I've made no attempt to hide my love for Windows Phone 7, Microsoft's innovative and trend-setting new OS for smart phones. In fact, I wrote the book. But Windows Phone, like any other 1.0 product, is as full of holes as your typical Swiss cheese. For that reason, and because high-quality competitors like the Apple iPhone and Google Android are getting better all the time as well, Microsoft needs to move quickly in the next year to address the missing features and continue to ensure that, from a high level, Windows Phone continues to outshine the competition.

Here are some of the ways in which I'd fix Windows Phone in 2011. Note that most of these are high-level, big box feature requests, not picky little issues with individual buttons or screens. There are a million tiny ways in which Microsoft could change Windows Phone--multiple calendar support, a camera that retains custom settings, and so on. Those are all as obvious as they are necessary. But these are the big ones.

End the duh: Copy and paste, multitasking for third-party app

Right now, every Microsoft-loathing, Apple-promoting Captain Obvious tech reviewer and blogger can complain about missing features like copy and paste and multitasking for third party apps because, well, they really are missing. So let's just get rid of the obvious complaint bait and fix that stuff, so we can shut up the haters of the world for good. At least about this.

Embrace more third party services

If you store photos on Facebook, as many do, or on Windows Live, as almost no one does, Windows Phone will nicely integrate with those services and provide seamless, over-the-air, on-device access to all of your cloud-based photo content. If, however, you use Flickr, or Google Picasaweb, SmugMug, or any other photo sharing service, you're out of luck. Microsoft's answer is to hope and pray that these services or other third parties embrace Windows Phone and correctly integrate into the system's Pictures hub. And maybe it will happen, slowly, over time. Instead, Microsoft should simply do the hard work to integrate as many services as it can, directly into Windows Phone, and do it as soon as possible.

And while we're on the subject of Facebook, even Microsoft's handling of this one third party service could be a lot more granular. Currently, there's no way to configure how Facebook integrates with the device; its either on or off. There's a lot more work that needs to happen there.
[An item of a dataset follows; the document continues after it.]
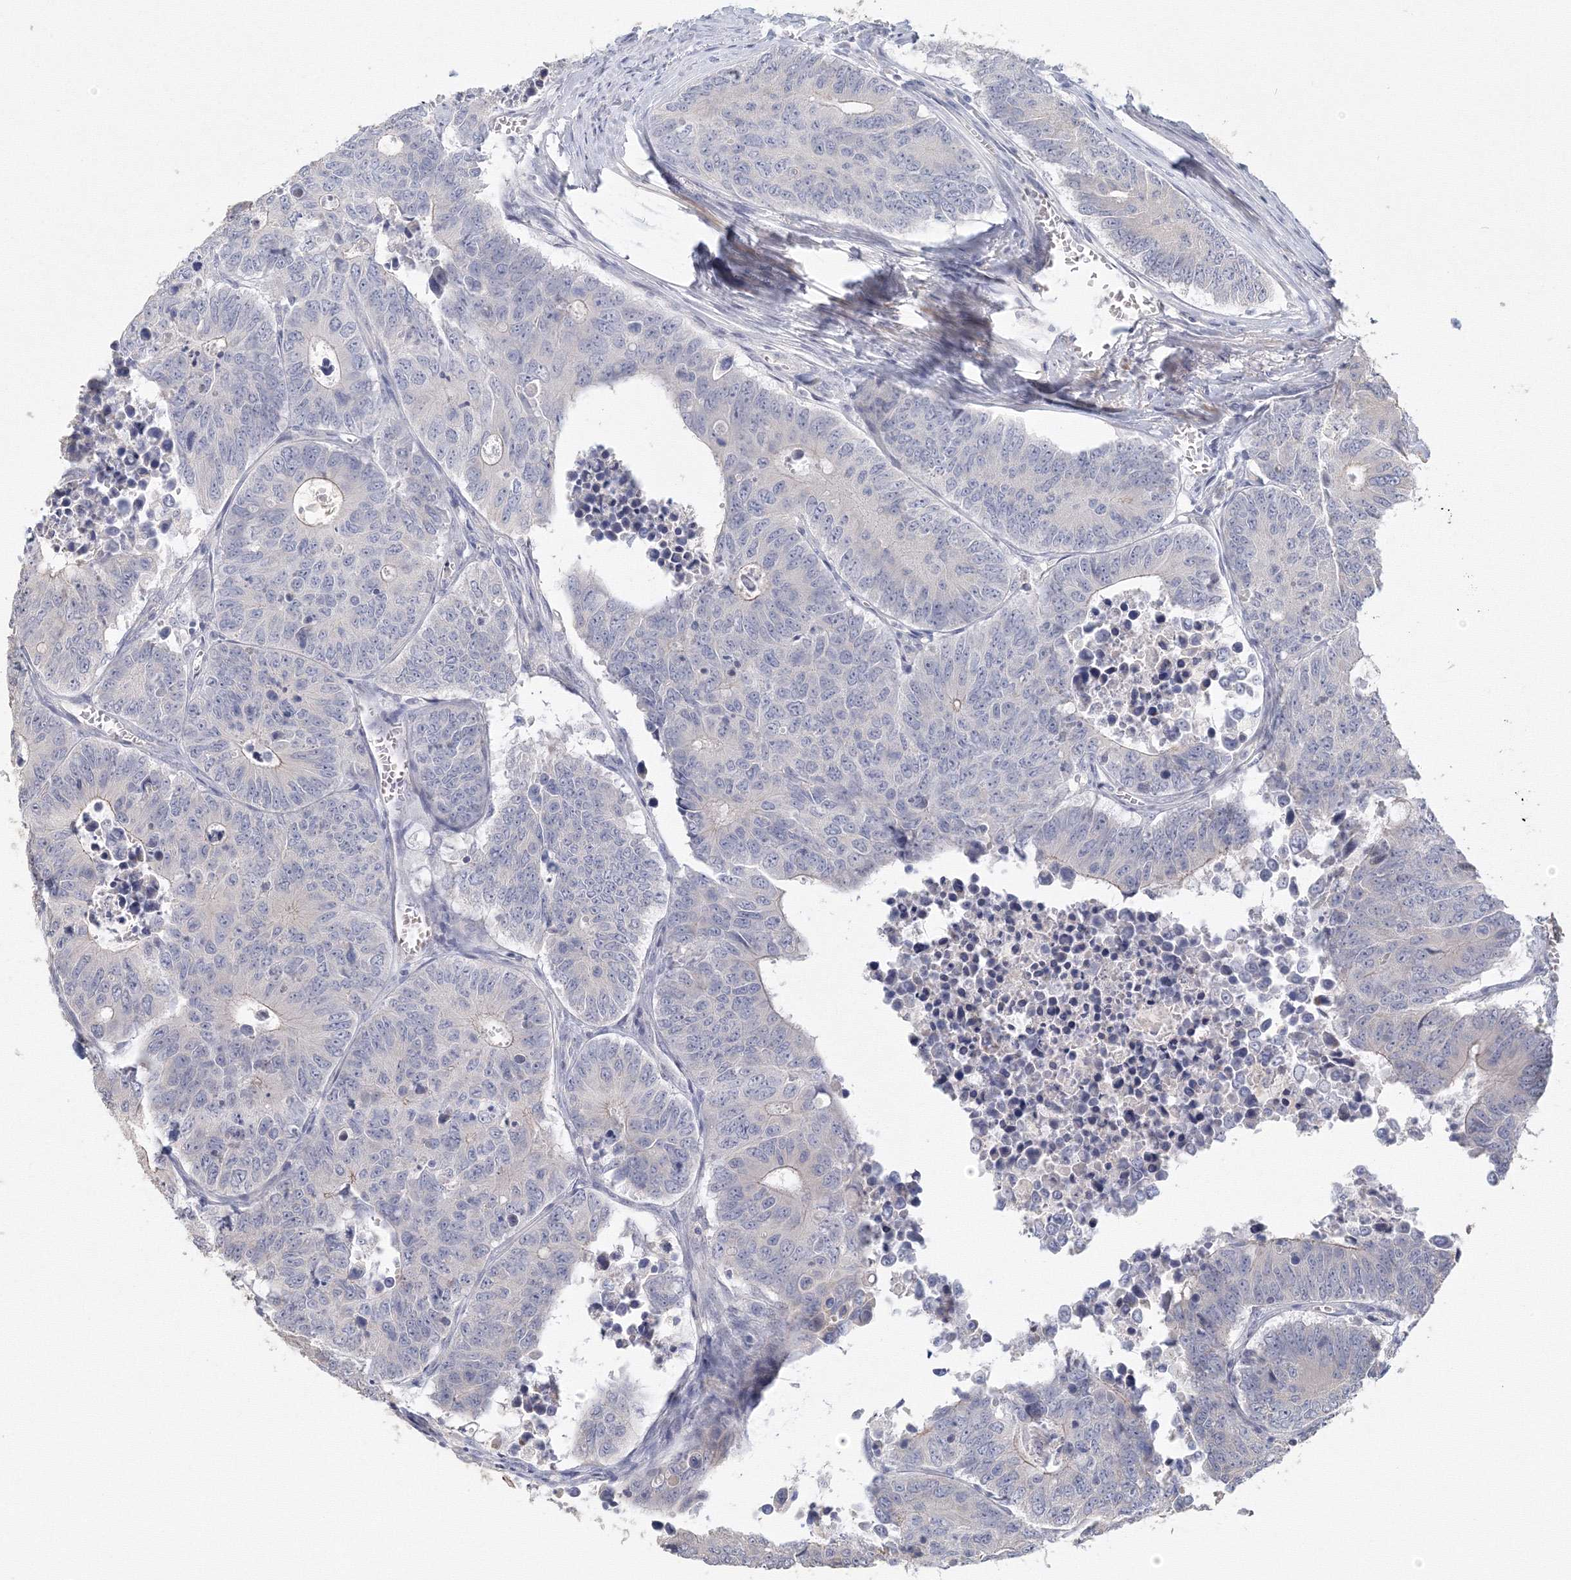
{"staining": {"intensity": "negative", "quantity": "none", "location": "none"}, "tissue": "colorectal cancer", "cell_type": "Tumor cells", "image_type": "cancer", "snomed": [{"axis": "morphology", "description": "Adenocarcinoma, NOS"}, {"axis": "topography", "description": "Colon"}], "caption": "A micrograph of human colorectal cancer (adenocarcinoma) is negative for staining in tumor cells.", "gene": "TACC2", "patient": {"sex": "male", "age": 87}}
Support higher resolutions

This one works in tandem with the next item, but Windows Phone is currently constrained to an 800 x 480 resolution that is, while excellent, still not as voluminous as that of its best rival, the iPhone 4, which features a 960 x 640 resolution. More important, it's too low a resolution for a coming generation of devices that should be based on Windows Phone, including tablets and media players. My recommendation is to keep it simple and support a single HD resolution, say 1200 x 720, in addition to the two currently supported resolutions, and support automatic, in-OS upsizing.

Tablets and media players

Microsoft must not cede the tablet market to Apple, and if it is going to rely on Windows 7-based PCs to compete in that market, then that is exactly what it's going to do. My advice is simple and often repeated: Port Windows Phone OS to tablets, using the aforementioned 1200 x 720 resolution in a 7-inch widescreen tablet device. Modify the OS so that panoramic experiences like the Pictures and Music + Videos hubs appear full-screen. And automatically size and position single screen experiences, like built-in and third-party apps and games so that they work normally in portrait mode. This needs to happen sooner rather than later, and a nice keyboard dock for Office Mobile (or Office Web Apps) usage wouldn't be such a bad idea either.

Speaking of non-phone devices, Microsoft also needs to ship a Windows Phone OS-based Zune in 2011, one that includes the entire OS minus the phone capabilities. This is a simple concept, and would of course be Microsoft's version of the iPod touch: Something that could run all of the apps of its phone-based stablemate but would cost much less and come with no wireless plan requirement.

CDMA, LTE, 4G

As I write this, Windows Phone is compatible only with 3G-based wireless networks that run on the GSM standard. That's a lot of the world, but it's also yesterday's technology. Microsoft needs to embrace both the rest of the US--i.e. CDMA, as used by Verizon and Sprint--and also next-generation wireless network types including HSPA+ "4G" networks and of course the next-generation Long Term Evolution (LTE) networks that will soon make everything else obsolete.

Take back software updates from the carriers

The day after Windows Phone launched in the US, Microsoft dropped a bombshell when it revealed that one of the biggest selling points of Windows Phone was, in fact, a lie. Rather than provide software updates--which will contain new features as well as bug and security fixes--directly to Windows Phone users, Microsoft will instead work with the wireless carriers and actually allow them to block updates from being delivered to their customers. And they'll be able to do so even when the update is delivered through the Zune PC software and not over their precious wireless networks.

No, it's not a complete disaster: Wireless carriers can only block updates for one "update cycle"--i.e. until the next update ships--but that's one update cycle too long in my opinion. If Microsoft is really as customer-centric as it claims, it won't allow those companies to get in the way. Because they will. They always do.

Rebrand It

I know, I know. Microsoft loves the name Windows, and wants to splatter the name of one of its few timeless hits on as many products as possible in the hope that some magic pixie dust will rub off and make those products successful. It didn't work for Windows Mobile, isn't working for Windows Live, and won't work for Windows Phone. Windows Phone has nothing to do with Windows at all--in fact, it's pretty Windows-antagonistic in that it doesn't offer any Zune-less PC integration at all--and Microsoft is hobbling this system by drawing attention to the past.

The time to rebrand Windows Phone is when the OS is pushed to different devices, as Apple did when it rebranded its iPhone OS to iOS last year. Windows Phone OS is OK for phones, I guess, but with the bifurcation of the target devices between phones, media players, and tablets/general purpose computing devices, it's going to need a new overreaching brand. I recommend Zune OS. But it just needs to be anything other than Windows.

(Knowing Microsoft, they will simply call it Windows "something" like Windows For Phones, Windows For Devices, and Windows for Tablets. This is a company that doesn't get branding, and it's only a matter of time before we have to deal with names like Windows for Phones With Keyboards 2012 R2 Special Edition. You know it's coming.)

Final thoughts

Sorry haters, but Windows Phone has no endemic issues, as do its popular but flawed competition. What it has, however, are teething issues. Microsoft can't move quickly enough, in my opinion, to fix the many tiny missing features and push this OS ahead to new form factors and usage scenarios. If everything goes as I see it, Windows Phone will replace Windows as Microsoft's mainstream computing OS, just as iOS will at Apple. That's how important it is, and I suspect we'll discover in 2011 whether Microsoft realizes this. It's going to be a big year.